### [Problem requirements]
Reproduce the line containing "neck: (424, 311)" and every line after it through the end of the records. Include nothing else.

------------------------------------------------------------------------

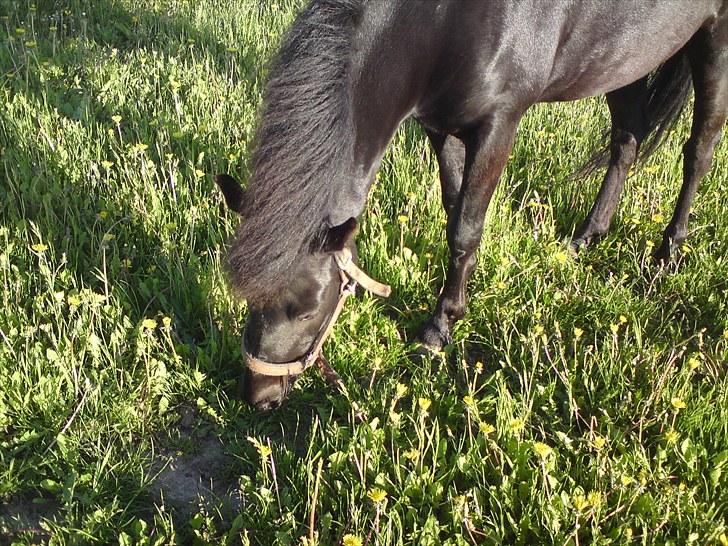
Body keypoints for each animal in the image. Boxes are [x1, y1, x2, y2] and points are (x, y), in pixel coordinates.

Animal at [219, 0, 728, 408]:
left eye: (307, 309)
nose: (258, 396)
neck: (444, 20)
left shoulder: (499, 125)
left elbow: (467, 226)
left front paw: (439, 327)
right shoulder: (440, 125)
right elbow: (453, 207)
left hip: (713, 42)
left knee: (698, 151)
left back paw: (669, 251)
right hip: (624, 57)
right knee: (627, 140)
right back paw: (588, 236)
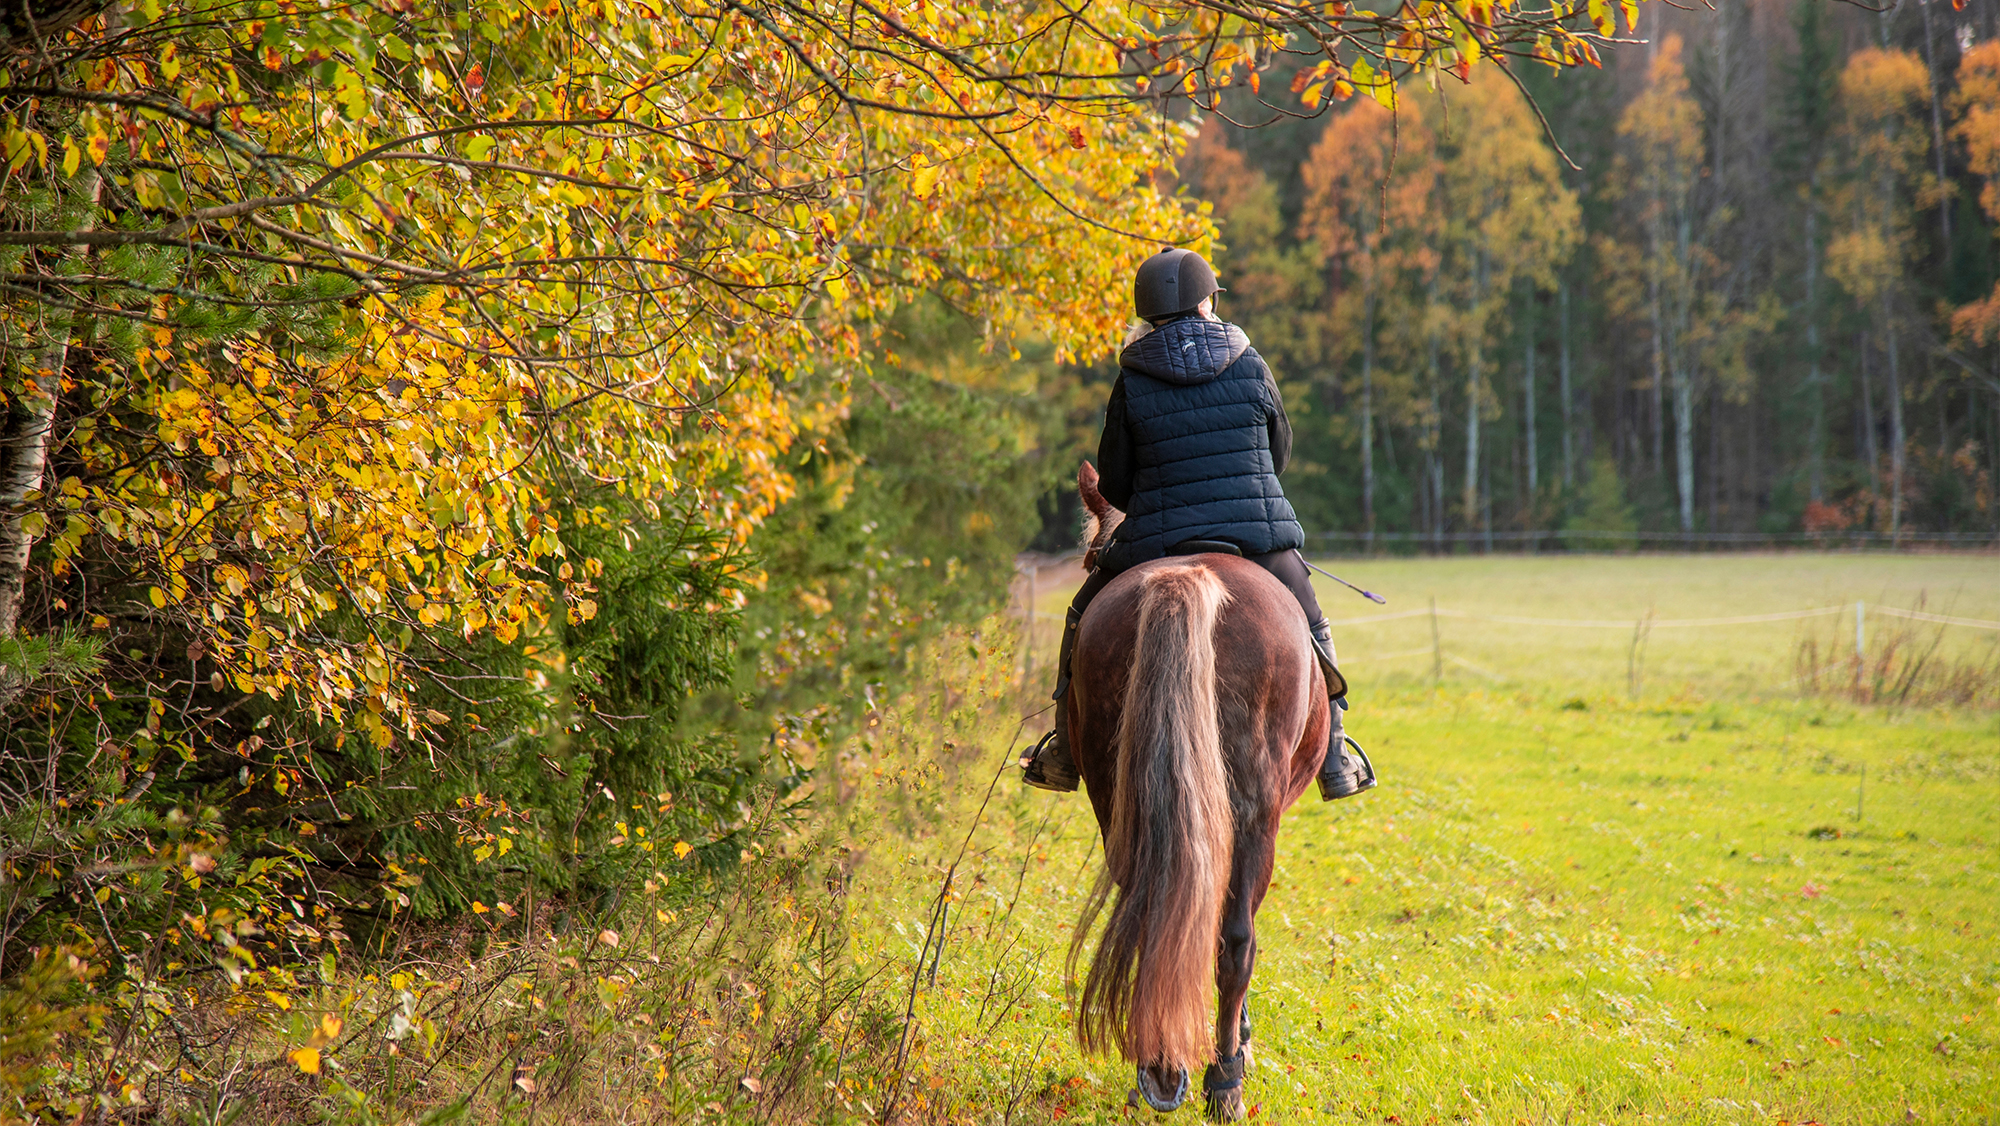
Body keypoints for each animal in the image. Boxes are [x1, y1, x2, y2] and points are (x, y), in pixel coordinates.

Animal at [1063, 463, 1330, 1120]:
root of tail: (1189, 576)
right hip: (1257, 813)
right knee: (1236, 940)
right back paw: (1224, 1078)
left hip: (1116, 793)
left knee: (1155, 913)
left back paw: (1159, 1067)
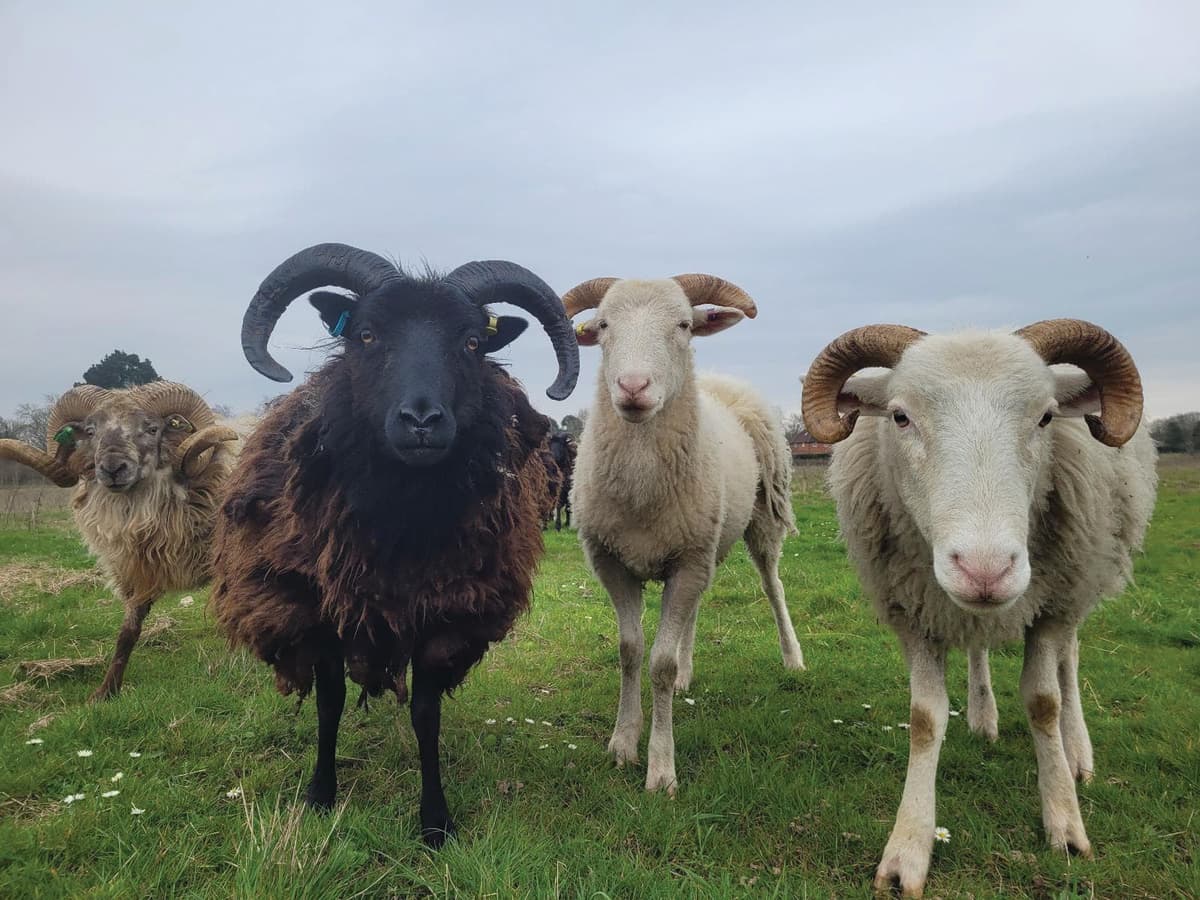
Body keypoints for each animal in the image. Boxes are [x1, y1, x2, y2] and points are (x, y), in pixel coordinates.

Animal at [0, 382, 237, 700]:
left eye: (152, 428)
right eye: (90, 431)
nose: (112, 468)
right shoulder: (137, 569)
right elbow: (128, 633)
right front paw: (106, 691)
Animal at [210, 242, 579, 846]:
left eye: (472, 342)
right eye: (365, 333)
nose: (421, 419)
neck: (400, 530)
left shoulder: (444, 617)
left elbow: (426, 717)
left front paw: (436, 823)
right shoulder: (321, 613)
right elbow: (330, 705)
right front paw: (320, 796)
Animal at [564, 275, 804, 794]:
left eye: (683, 325)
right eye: (603, 325)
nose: (633, 387)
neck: (641, 490)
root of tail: (716, 381)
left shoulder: (687, 562)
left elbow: (659, 663)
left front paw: (661, 768)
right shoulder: (614, 563)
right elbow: (631, 652)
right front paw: (622, 743)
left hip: (757, 522)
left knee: (772, 586)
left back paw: (793, 658)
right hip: (705, 545)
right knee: (695, 610)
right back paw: (686, 677)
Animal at [801, 319, 1157, 897]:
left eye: (1046, 416)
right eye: (900, 416)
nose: (984, 570)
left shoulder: (1052, 604)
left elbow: (1044, 703)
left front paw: (1065, 823)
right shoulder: (915, 612)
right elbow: (924, 719)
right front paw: (908, 849)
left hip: (1083, 575)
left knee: (1070, 662)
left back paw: (1077, 753)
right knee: (977, 648)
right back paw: (983, 716)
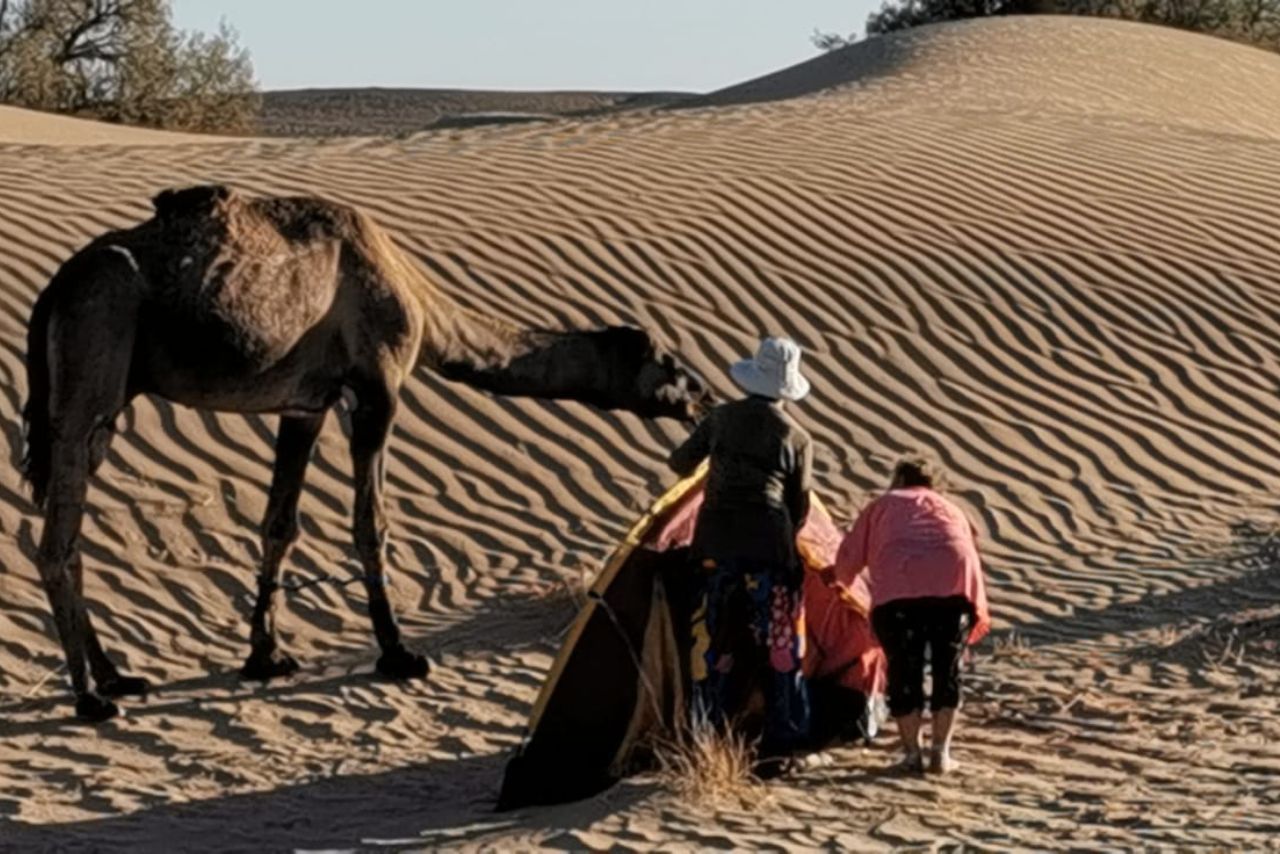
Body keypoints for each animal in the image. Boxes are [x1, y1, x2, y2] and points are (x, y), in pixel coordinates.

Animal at [20, 186, 716, 722]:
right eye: (666, 360)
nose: (704, 396)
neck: (424, 311)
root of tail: (53, 289)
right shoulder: (378, 390)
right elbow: (370, 522)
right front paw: (399, 654)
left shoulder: (303, 406)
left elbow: (279, 524)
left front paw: (266, 657)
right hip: (94, 359)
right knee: (55, 539)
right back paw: (90, 697)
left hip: (103, 396)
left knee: (72, 531)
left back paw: (116, 676)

------------------------------------------------------------------------

### [Answer space]
neck: (424, 311)
root of tail: (53, 289)
right shoulder: (378, 390)
right elbow: (370, 522)
right front paw: (399, 654)
left shoulder: (303, 406)
left elbow: (279, 524)
left front paw: (266, 657)
right hip: (94, 359)
right knee: (55, 539)
right back paw: (90, 697)
left hip: (103, 396)
left knee: (72, 531)
left back paw: (116, 676)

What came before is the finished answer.